Prior to my surgery I was a very active, independent 25 year old. I had moved from Springfield, MO in January of 2014, after graduating from MSU with a Bachelor of Science degree in Wildlife Biology. I was living with my boyfriend, Stephen, and working as a server at a great Shushi bar called The Drunken Fish. I enjoy playing volleyball and was competing on a sand volleyball team.

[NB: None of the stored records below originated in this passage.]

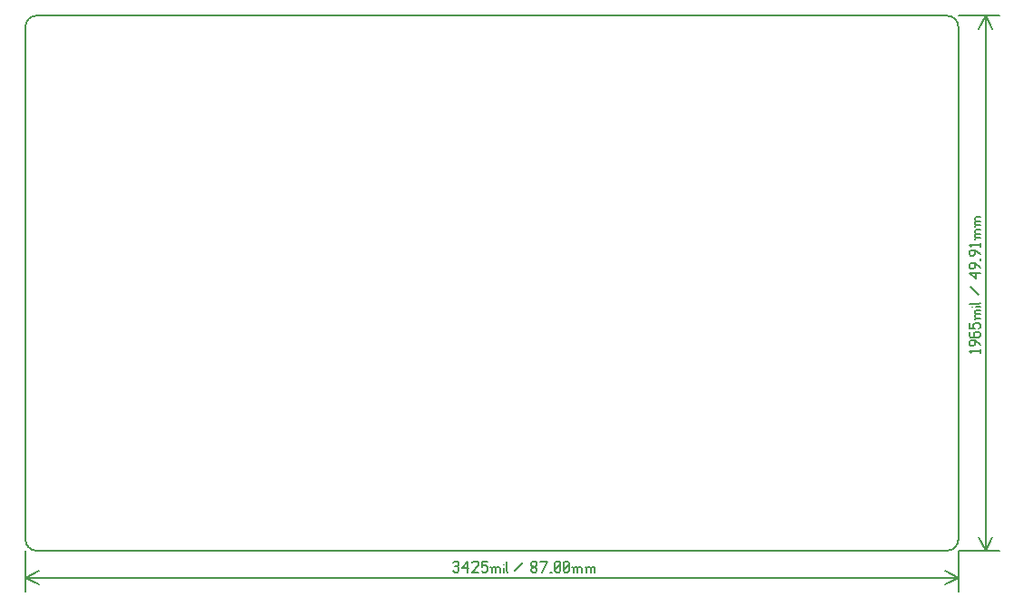
<source format=gbr>
G04 start of page 4 for group 2 idx 2 *
G04 Title: Dot-Flip Control, outline *
G04 Creator: pcb 20110918 *
G04 CreationDate: Tue 04 Dec 2012 09:28:54 AM GMT UTC *
G04 For: bertho *
G04 Format: Gerber/RS-274X *
G04 PCB-Dimensions: 450000 250000 *
G04 PCB-Coordinate-Origin: lower left *
%MOIN*%
%FSLAX25Y25*%
%LNOUTLINE*%
%ADD57C,0.0080*%
G54D57*X362500Y230000D02*X377500D01*
X372500D02*X375000Y225000D01*
X372500Y230000D02*X370000Y225000D01*
X20000Y23500D02*X362500D01*
Y33500D02*Y18500D01*
Y33500D02*X377500D01*
X372500D02*Y230000D01*
X358500Y33500D02*X24000D01*
X362500Y226000D02*Y37500D01*
X20000Y33500D02*Y18500D01*
Y23500D02*X25000Y26000D01*
X20000Y23500D02*X25000Y21000D01*
X372500Y33500D02*X370000Y38500D01*
X372500Y33500D02*X375000Y38500D01*
X362500Y23500D02*X357500Y21000D01*
X362500Y23500D02*X357500Y26000D01*
X24000Y230000D02*X358500D01*
X20000Y37500D02*Y226000D01*
X24000Y230000D02*G75*G03X20000Y226000I0J-4000D01*G01*
Y37500D02*G75*G03X24000Y33500I4000J0D01*G01*
X362500Y37500D02*G75*G02X358500Y33500I-4000J0D01*G01*
Y230000D02*G75*G02X362500Y226000I0J-4000D01*G01*
X177000Y29000D02*X177500Y29500D01*
X178500D01*
X179000Y29000D01*
X178500Y25500D02*X179000Y26000D01*
X177500Y25500D02*X178500D01*
X177000Y26000D02*X177500Y25500D01*
Y27700D02*X178500D01*
X179000Y29000D02*Y28200D01*
Y27200D02*Y26000D01*
Y27200D02*X178500Y27700D01*
X179000Y28200D02*X178500Y27700D01*
X180200Y27000D02*X182200Y29500D01*
X180200Y27000D02*X182700D01*
X182200Y29500D02*Y25500D01*
X183900Y29000D02*X184400Y29500D01*
X185900D01*
X186400Y29000D01*
Y28000D01*
X183900Y25500D02*X186400Y28000D01*
X183900Y25500D02*X186400D01*
X187600Y29500D02*X189600D01*
X187600D02*Y27500D01*
X188100Y28000D01*
X189100D01*
X189600Y27500D01*
Y26000D01*
X189100Y25500D02*X189600Y26000D01*
X188100Y25500D02*X189100D01*
X187600Y26000D02*X188100Y25500D01*
X191300Y27000D02*Y25500D01*
Y27000D02*X191800Y27500D01*
X192300D01*
X192800Y27000D01*
Y25500D01*
Y27000D02*X193300Y27500D01*
X193800D01*
X194300Y27000D01*
Y25500D01*
X190800Y27500D02*X191300Y27000D01*
X195500Y28500D02*Y28400D01*
Y27000D02*Y25500D01*
X196500Y29500D02*Y26000D01*
X197000Y25500D01*
X199800Y26000D02*X202800Y29000D01*
X205800Y26000D02*X206300Y25500D01*
X205800Y26800D02*Y26000D01*
Y26800D02*X206500Y27500D01*
X207100D01*
X207800Y26800D01*
Y26000D01*
X207300Y25500D02*X207800Y26000D01*
X206300Y25500D02*X207300D01*
X205800Y28200D02*X206500Y27500D01*
X205800Y29000D02*Y28200D01*
Y29000D02*X206300Y29500D01*
X207300D01*
X207800Y29000D01*
Y28200D01*
X207100Y27500D02*X207800Y28200D01*
X209500Y25500D02*X211500Y29500D01*
X209000D02*X211500D01*
X212700Y25500D02*X213200D01*
X214400Y26000D02*X214900Y25500D01*
X214400Y29000D02*Y26000D01*
Y29000D02*X214900Y29500D01*
X215900D01*
X216400Y29000D01*
Y26000D01*
X215900Y25500D02*X216400Y26000D01*
X214900Y25500D02*X215900D01*
X214400Y26500D02*X216400Y28500D01*
X217600Y26000D02*X218100Y25500D01*
X217600Y29000D02*Y26000D01*
Y29000D02*X218100Y29500D01*
X219100D01*
X219600Y29000D01*
Y26000D01*
X219100Y25500D02*X219600Y26000D01*
X218100Y25500D02*X219100D01*
X217600Y26500D02*X219600Y28500D01*
X221300Y27000D02*Y25500D01*
Y27000D02*X221800Y27500D01*
X222300D01*
X222800Y27000D01*
Y25500D01*
Y27000D02*X223300Y27500D01*
X223800D01*
X224300Y27000D01*
Y25500D01*
X220800Y27500D02*X221300Y27000D01*
X226000D02*Y25500D01*
Y27000D02*X226500Y27500D01*
X227000D01*
X227500Y27000D01*
Y25500D01*
Y27000D02*X228000Y27500D01*
X228500D01*
X229000Y27000D01*
Y25500D01*
X225500Y27500D02*X226000Y27000D01*
X367300Y106000D02*X366500Y106800D01*
X370500D01*
Y107500D02*Y106000D01*
Y109200D02*X368500Y110700D01*
X367000D02*X368500D01*
X366500Y110200D02*X367000Y110700D01*
X366500Y110200D02*Y109200D01*
X367000Y108700D02*X366500Y109200D01*
X367000Y108700D02*X368000D01*
X368500Y109200D01*
Y110700D02*Y109200D01*
X366500Y113400D02*X367000Y113900D01*
X366500Y113400D02*Y112400D01*
X367000Y111900D02*X366500Y112400D01*
X367000Y111900D02*X370000D01*
X370500Y112400D01*
X368300Y113400D02*X368800Y113900D01*
X368300Y113400D02*Y111900D01*
X370500Y113400D02*Y112400D01*
Y113400D02*X370000Y113900D01*
X368800D02*X370000D01*
X366500Y117100D02*Y115100D01*
X368500D01*
X368000Y115600D01*
Y116600D02*Y115600D01*
Y116600D02*X368500Y117100D01*
X370000D01*
X370500Y116600D02*X370000Y117100D01*
X370500Y116600D02*Y115600D01*
X370000Y115100D02*X370500Y115600D01*
X369000Y118800D02*X370500D01*
X369000D02*X368500Y119300D01*
Y119800D02*Y119300D01*
Y119800D02*X369000Y120300D01*
X370500D01*
X369000D02*X368500Y120800D01*
Y121300D02*Y120800D01*
Y121300D02*X369000Y121800D01*
X370500D01*
X368500Y118300D02*X369000Y118800D01*
X367500Y123000D02*X367600D01*
X369000D02*X370500D01*
X366500Y124000D02*X370000D01*
X370500Y124500D01*
X370000Y127300D02*X367000Y130300D01*
X369000Y133300D02*X366500Y135300D01*
X369000Y135800D02*Y133300D01*
X366500Y135300D02*X370500D01*
Y137500D02*X368500Y139000D01*
X367000D02*X368500D01*
X366500Y138500D02*X367000Y139000D01*
X366500Y138500D02*Y137500D01*
X367000Y137000D02*X366500Y137500D01*
X367000Y137000D02*X368000D01*
X368500Y137500D01*
Y139000D02*Y137500D01*
X370500Y140700D02*Y140200D01*
Y142400D02*X368500Y143900D01*
X367000D02*X368500D01*
X366500Y143400D02*X367000Y143900D01*
X366500Y143400D02*Y142400D01*
X367000Y141900D02*X366500Y142400D01*
X367000Y141900D02*X368000D01*
X368500Y142400D01*
Y143900D02*Y142400D01*
X367300Y145100D02*X366500Y145900D01*
X370500D01*
Y146600D02*Y145100D01*
X369000Y148300D02*X370500D01*
X369000D02*X368500Y148800D01*
Y149300D02*Y148800D01*
Y149300D02*X369000Y149800D01*
X370500D01*
X369000D02*X368500Y150300D01*
Y150800D02*Y150300D01*
Y150800D02*X369000Y151300D01*
X370500D01*
X368500Y147800D02*X369000Y148300D01*
Y153000D02*X370500D01*
X369000D02*X368500Y153500D01*
Y154000D02*Y153500D01*
Y154000D02*X369000Y154500D01*
X370500D01*
X369000D02*X368500Y155000D01*
Y155500D02*Y155000D01*
Y155500D02*X369000Y156000D01*
X370500D01*
X368500Y152500D02*X369000Y153000D01*
M02*

</source>
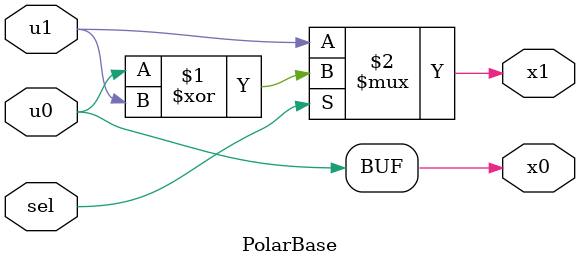
<source format=v>
`timescale 1ns / 1ps


module PolarBase(
    sel,
    u1,
    u0,
    x1,
    x0
);
/*******************************************************************************/
/*                              Parameter                                      */
/*******************************************************************************/

/*******************************************************************************/
/*                              IO Direction                                   */
/*******************************************************************************/
input  sel;
input  u0, u1;
output x0, x1;
/*******************************************************************************/
/*                              Signal Declaration                             */
/*******************************************************************************/
/*******************************************************************************/
/*                              Instance                                       */
/*******************************************************************************/
/*******************************************************************************/
/*                              Logic                                          */
/*******************************************************************************/
assign x1 = sel ? u0 ^ u1 : u1;
assign x0 = u0; 
endmodule

</source>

I also enjoy gardening, beadwork, crafts and decorating. I love spending time with family and friends especially my twin sister Amanda, Stephen and my 6 year old Boxer “Mellow.” I thoroughly love the St. Louis Cardinals and going to Busch Stadium to watch them play! I was loving life!
In mid-October of 2014, I started having headaches which were becoming progressively worse. On November 22, 2014 I was doing yoga with a friend and started having a very bad headache. I thought I was just dehydrated or something, so my friend and I went to get something to eat. I threw up and my vision got blurred. This was a red flag. I called my Mom and she told me to get to the emergency room. Stephen rushed me to the ER at Barnes Jewish. I had a CT scan of my head and it showed that I had hydrocephalus real bad. I was admitted to the NNICU. There I got my first ever MRI, and they found a tumor against my brain stem. It was blocking my 4th ventricle, keeping my cerebral spinal fluid from draining and creating pressure in my skull. That’s what was causing my headaches. On November 24, 2014 I had my surgery, 2 days after I went to the emergency room.
They removed a tumor about the size of a golf ball. It was a benign tumor called a Pilocytic Astrocytoma Grade 1. I spent 16 days in the NNICU, 10 days in the step down unit and 6 weeks in the Rehabilitation Institute of St Louis.
I am currently living with my Mom and Dad while I recover. I suffer from what’s called Dorsal Midbrain Syndrome, which causes me to have double vision. I also have moderate hearing loss as well as some right sided weakness, some trouble with my balance and some tremors in my right hand.
My recovery is slow, but I continue to work hard at my therapy. I have very good doctors. I am very thankful for the constant love and support shown to me by my family and friends. I am also thankful for my new friends in the support group, especially Michael.